Badan Riset dan Inovasi Nasional (BRIN) sedang mengembangkan satelit konstelasi nasional yang mengorbit di lintasan ekuatorial bersama misi utama untuk proses peringatan bencana.
Peneliti Ahli Muda Pusat Riset Teknologi Satelit, Eriko Nasemudin Nasser, menyatakan pihaknya berencana 10 unit satelit untuk termasuk semua lokasi Indonesia.
“Satelit yang beroperasi berjumlah sembilan unit, tetapi satu satelit lainnya menjadi cadangan,” ujarnya didalam pernyataan yang dikutip di Jakarta, Senin.
Eriko menyatakan satelit itu nantinya dapat menghimpun knowledge dari bermacam sensor, proses peringatan dini tsunami atau tsunami early warning system (TEWS), automatic weather system (AWS), dan sensor peringatan gempa serta magnetometer.
TEWS terdiri atas sensor pakai surut yang sanggup mendeteksi dan mengukur ketinggian air laut di pantai serta tsunami buoy yang sanggup mendeteksi gelombang di lautan secara aktual.
Sedangkan, sensor AWS merupakan sebuah perangkat yang secara otomatis mengirimkan Info cuaca bersifat kecepatan angin, tekanan udara, kelembapan, temperatur, dan curah hujan.
Baca Artikel : Relawan Pacitan Optimalkan Radio
Adapun peringatan gempa memakai seismograf untuk mendeteksi dan merekam gempa. Kemudian mengirimkan peringatan secara realtime kepada pusat informasi.
“Selain itu, terdapat magnetometer untuk mengukur medan magnet bumi yang sanggup digunakan untuk memprediksi bencana,” kata Eriko.
Tak cuma untuk peringatan dini bencana, satelit-satelit itu juga punya misi untuk proses komunikasi saat bencana sebab saat kondisi darurat, proses komunikasi yang sanggup diandalkan adalah lewat satelit.
Menurut Eriko, proses komunikasi memakai voice repeater menjadi keliru satu solusi alternatif yang murah dan mudah.
“Sistem itu sudah dibuktikan oleh satelit LAPAN-A2 yang menopang komunikasi darurat terhadap saat kondisi tanggap bencana,” paparnya.
Misi lain dari satelit Nusantara Equatorial IoT (NEI) juga berfungsi untuk pengawasan maritim dan pemantauan pesawat udara. Pengawasan maritim ditunaikan secara otomatis bersama membawa muatan proses pengidentifikasian otomatis atau AIS untuk memantau kapal sebagaimana sudah ditunaikan oleh satelit LAPAN-A2 dan LAPAN-A3.
Lebih lanjut Eriko memberikan bahwa desain awal satelit NEI sudah selesai sejak preliminary design liat ditunaikan terhadap 29 Desember 2020 sampai 22 Januari 2021).
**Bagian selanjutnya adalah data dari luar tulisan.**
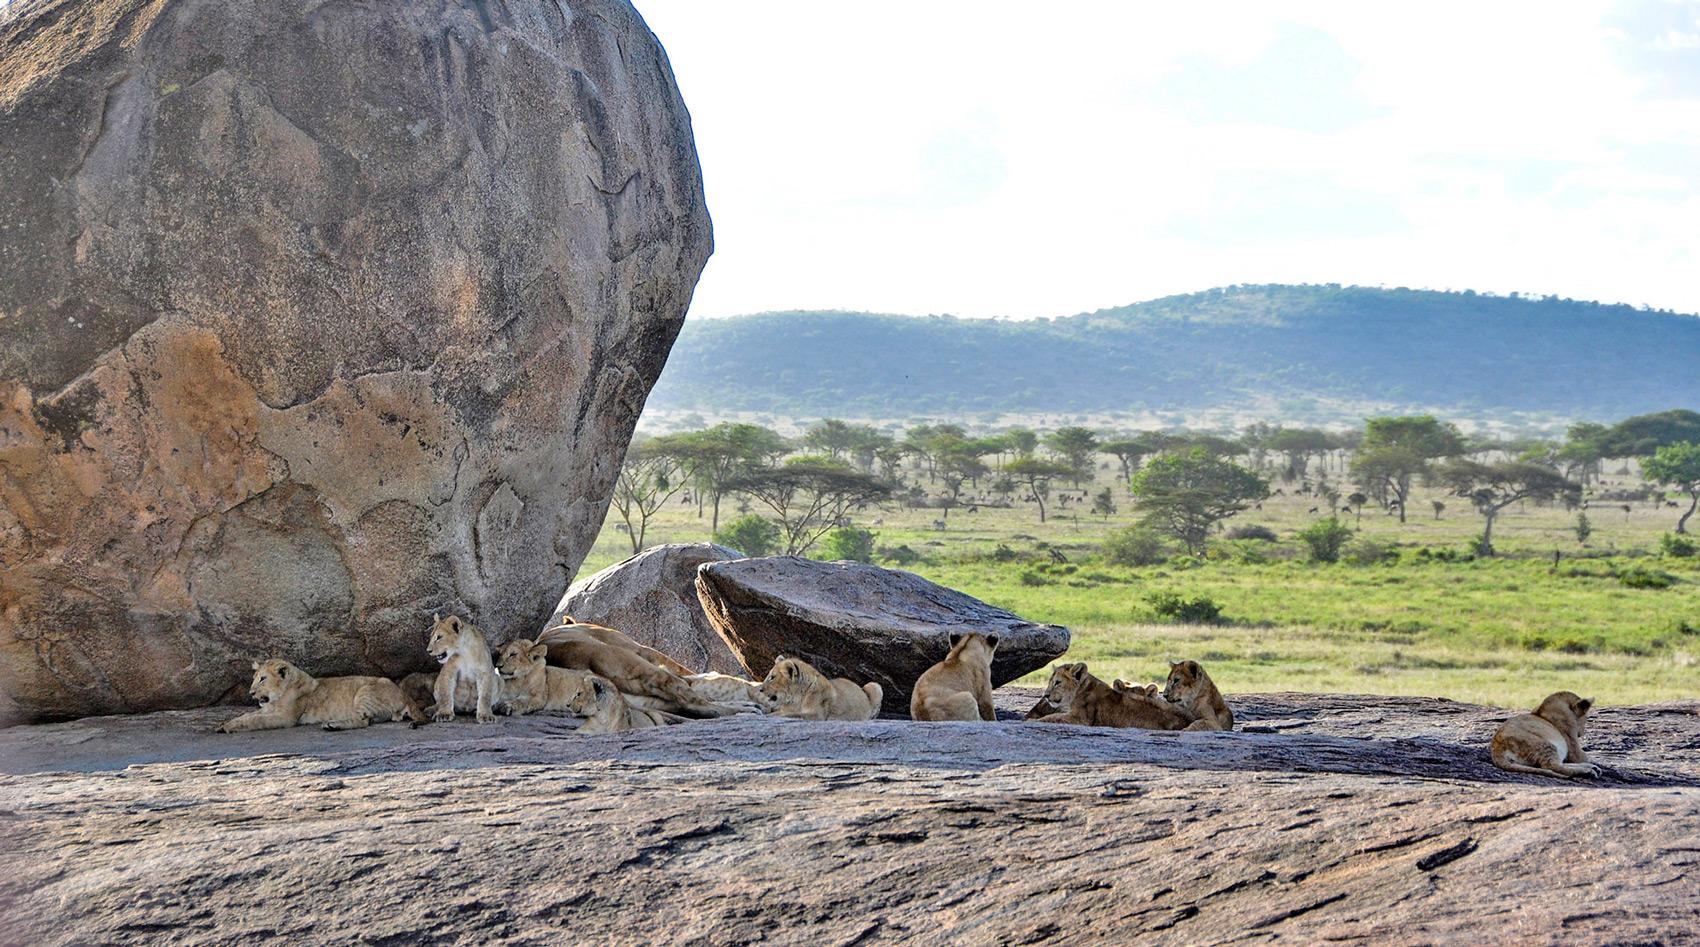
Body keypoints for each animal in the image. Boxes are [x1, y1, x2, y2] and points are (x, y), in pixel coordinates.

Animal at [215, 660, 425, 733]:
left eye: (263, 679)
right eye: (254, 678)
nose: (251, 693)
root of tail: (405, 695)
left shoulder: (285, 717)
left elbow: (255, 721)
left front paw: (228, 727)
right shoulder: (267, 709)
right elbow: (247, 716)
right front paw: (224, 724)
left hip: (364, 691)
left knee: (363, 721)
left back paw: (332, 725)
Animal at [1032, 662, 1191, 730]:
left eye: (1057, 683)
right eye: (1050, 682)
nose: (1045, 695)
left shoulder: (1081, 718)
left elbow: (1052, 718)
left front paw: (1035, 721)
Sedangkan, desain rinci di level komponen sudah dimulai sejak Februari 2021.
“Beberapa komponen layaknya komponen muatan-muatan perihal AIS, ADS-B, dan IoT sudah selesai di tahun 2023,” ucapnya.
BRIN saat ini melalukan proses desain rinci di level subsistem untuk muatan utama. Sementara subsistem di bawah Sistem Bus sedang selesaikan desain rinci di level komponen, layaknya baterai, panel surya dan system deployment, struktur utama, sensor dan actuator subsistem ADCS (Attitude Determination And Control System), propulsi, OBC (On-Board Computer), dan TTC (Telemetry, Tracking and Command).
BRIN menargetkan tahun ini sanggup selesaikan desain rinci di level komponen perihal satelit-satelit tersebut.
Adapun riset lainnya perihal dampak radiasi di lingkungan orbit terhadap komponen elektronik, muatan satelit dan user terminal berbasis software design radio, solar panel deployment system and hold down release mechanism, attitude and orbit determination control algorithm, dan lain-lain tiap-tiap membawa target publikasi ilmiah serta kekayaan intelektual.
Sistem satelit dioperasikan secara realtime lewat konstelasi sembilan satelit terhadap orbit ekuatorial bersama ketinggian 600 kilometer, agar sanggup termasuk semua lokasi Indonesia.
Untuk menopang operasi realtime tersebut, BRIN mempersiapkan empat stasiun bumi pengendali di Bogor, Bukittinggi, Parepare, dan Biak.
Eriko menyaksikan bahwa pemanfaatan satelit tersebut sanggup tingkatkan efisiensi pembiayaan 9,5 kali lipat dibandingkan menyewa satelit asing.
“Terdapat penghematan devisa kurang lebih 111 juta dolar AS per tahun. Sistem itu pun dapat mendorong industri sensor kebencanaan berbasis satelit di Indonesia secara mandiri,” pungkasnya.